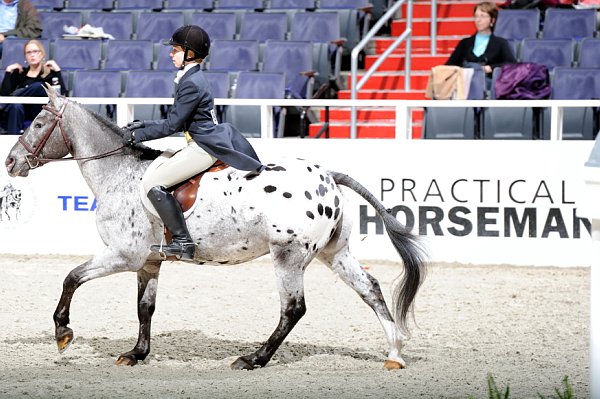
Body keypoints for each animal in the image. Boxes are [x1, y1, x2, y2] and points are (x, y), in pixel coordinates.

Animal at [3, 88, 426, 372]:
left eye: (38, 122)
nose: (11, 162)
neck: (118, 175)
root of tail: (328, 176)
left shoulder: (124, 255)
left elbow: (71, 277)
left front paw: (63, 333)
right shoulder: (149, 262)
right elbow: (145, 308)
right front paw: (136, 354)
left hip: (288, 255)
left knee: (293, 309)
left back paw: (254, 358)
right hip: (332, 252)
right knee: (370, 289)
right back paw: (394, 352)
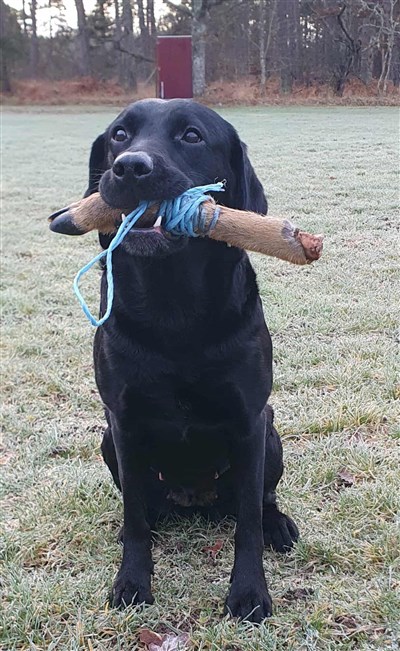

· · · ·

Print exactly the span of lines that begins with the line containing "left elbow: (71, 277)" and ends with the last line of the listing, with no pictures.

left elbow: (71, 277)
left front paw: (63, 333)
right shoulder: (149, 262)
right elbow: (145, 308)
right front paw: (136, 354)
left hip: (288, 255)
left knee: (293, 309)
left back paw: (254, 358)
right hip: (332, 252)
right knee: (370, 289)
right back paw: (394, 352)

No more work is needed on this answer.